From 1998 to 2023 the Company presented its Salon Series, an ongoing program of performances and lecture-demonstrations that introduced, and explored various aspects of Japanese performing arts and culture. Held three times a year, it was a forum for dialogue, and exchange between audiences, and world-class guest artists.

==Awards and commemorations==
In 2008, Sachiyo Ito received the Foreign Minister's Award from the Japanese Foreign Ministry in recognition of her work in introducing the arts and culture of Japan to the United States, and for fostering a good-will friendship between the countries.

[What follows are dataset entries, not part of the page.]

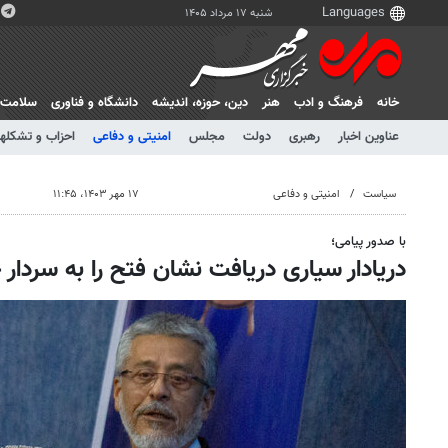
شنبه ۱۷ مرداد ۱۴۰۵
خانه
فرهنگ و ادب
هنر
دين، حوزه، انديشه
دانشگاه و فناوری
سلامت
عناوین اخبار
رهبری
دولت
مجلس
امنیتی و دفاعی
احزاب و تشکلها
سیاست
امنیتی و دفاعی
۱۷ مهر ۱۴۰۳، ۱۱:۴۵
با صدور پیامی؛
دریادار سیاری دریافت نشان فتح را به سردار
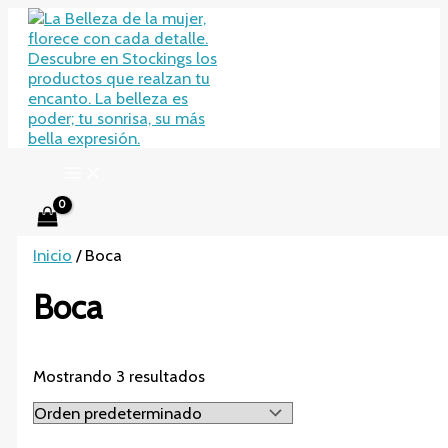
Ir
al
contenido
Inicio
/ Boca
Boca
Mostrando 3 resultados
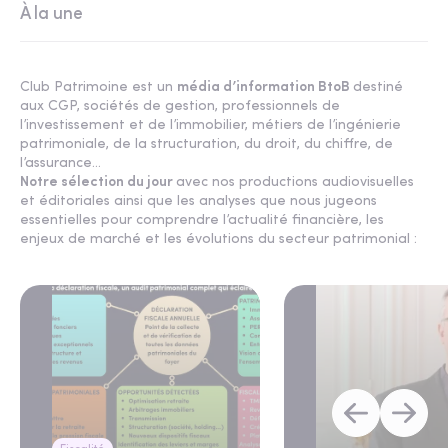
À la une
Club Patrimoine est un
média d’information BtoB
destiné
aux CGP, sociétés de gestion, professionnels de
l’investissement et de l’immobilier, métiers de l’ingénierie
patrimoniale, de la structuration, du droit, du chiffre, de
l’assurance...
Notre sélection du jour
avec nos productions audiovisuelles
et éditoriales ainsi que les analyses que nous jugeons
essentielles pour comprendre l’actualité financière, les
enjeux de marché et les évolutions du secteur patrimonial :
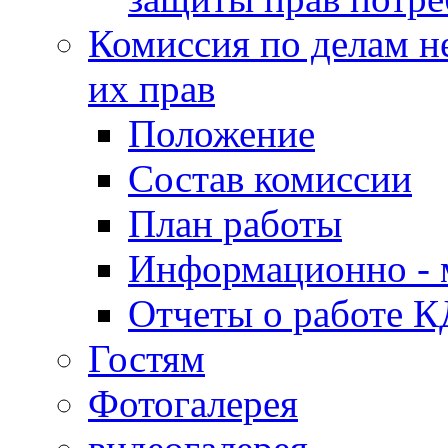
Комиссия по делам н
их прав
Положение
Состав комиссии
План работы
Информационно - 
Отчеты о работе 
Гостям
Фотогалерея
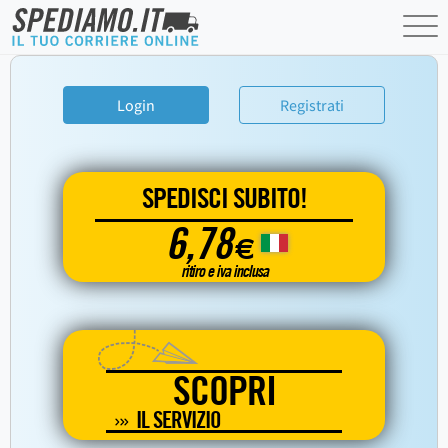
Login
Registrati
SPEDISCI SUBITO!
6,78
€
ritiro e iva inclusa
SCOPRI
IL SERVIZIO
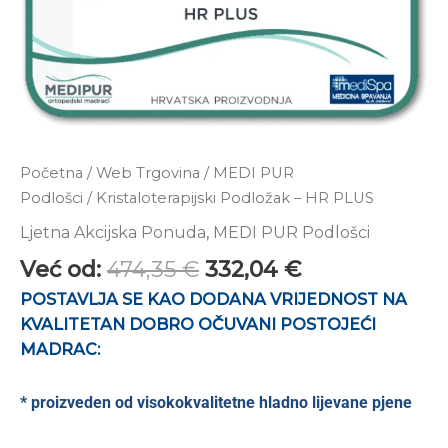
Početna
/
Web Trgovina
/
MEDI PUR
Podlošci
/ Kristaloterapijski Podložak – HR PLUS
Ljetna Akcijska Ponuda
,
MEDI PUR Podlošci
Već od:
474,35
€
332,04
€
POSTAVLJA SE KAO DODANA VRIJEDNOST NA
KVALITETAN DOBRO OČUVANI POSTOJEĆI
MADRAC:
* proizveden od visokokvalitetne hladno lijevane pjene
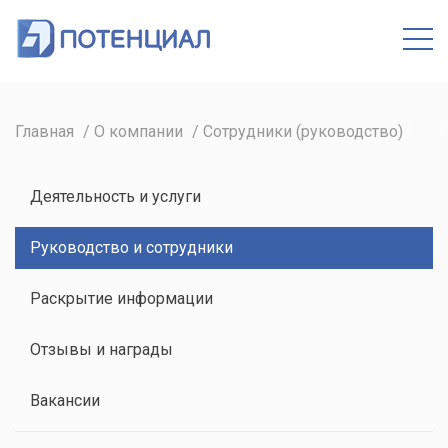
Кабинет
Главная
О компании
Сотрудники (руководство)
Деятельность и услуги
Руководство и сотрудники
Раскрытие информации
Отзывы и награды
Вакансии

In 2011, Ito received a Proclamation from the Mayor of New York City commemorating 30 years since the founding of Sachiyo Ito and Company non-profit organization.

== Reception ==
Numerous articles have been written about Ito's choreography and dance performances.

BK Reader

- Japanese Dancers Bring Extra Color to BK’s Blooming Botanic Garden. April 19, 2021.

New York Times

- Now Resurfacing, the Myth of the Serpent Scorned. May 27, 2013.
- Dance Review: Peace Quest, Personal and Global. December 14, 1999.
- The Dance: Sachiyo Ito, with a bow to the past. October 4, 1986.
- World Tour of Dance at Home. October 15, 1982.
- Dance: Sachiyo Ito Presents Classics at Japan House. February 22, 1980.
- The Theater: ‘And the Soul Shall Dance.' June 30, 1979.
- Dance: Mythology of the Japanese. January 19, 1979.
- Control and Grace in Miss Ito’s Dance. April 19, 1974.

The Trinity Tripod

- Dancer Breathes Delicacy, Exquisite Movement into Oriental Dance Form. March 9, 1983.

== Publications ==

- “Japanese Expressions as They Appear in Dance,” Dance Research Journal, vol. X. CORD, NY, 1979.
- Origins of Traditional Okinawan Dance, Ph.D. Dissertation, UMI, 1988.
- “Origins of Traditional Okinawan Dance” Choreologia, Japanese Society for Dance Research, Tokyo, 1988.
- “Geisha Dance” and “Okinawan Dance,” International Encyclopedia of Dance, Oxford University Press, NY, 1998.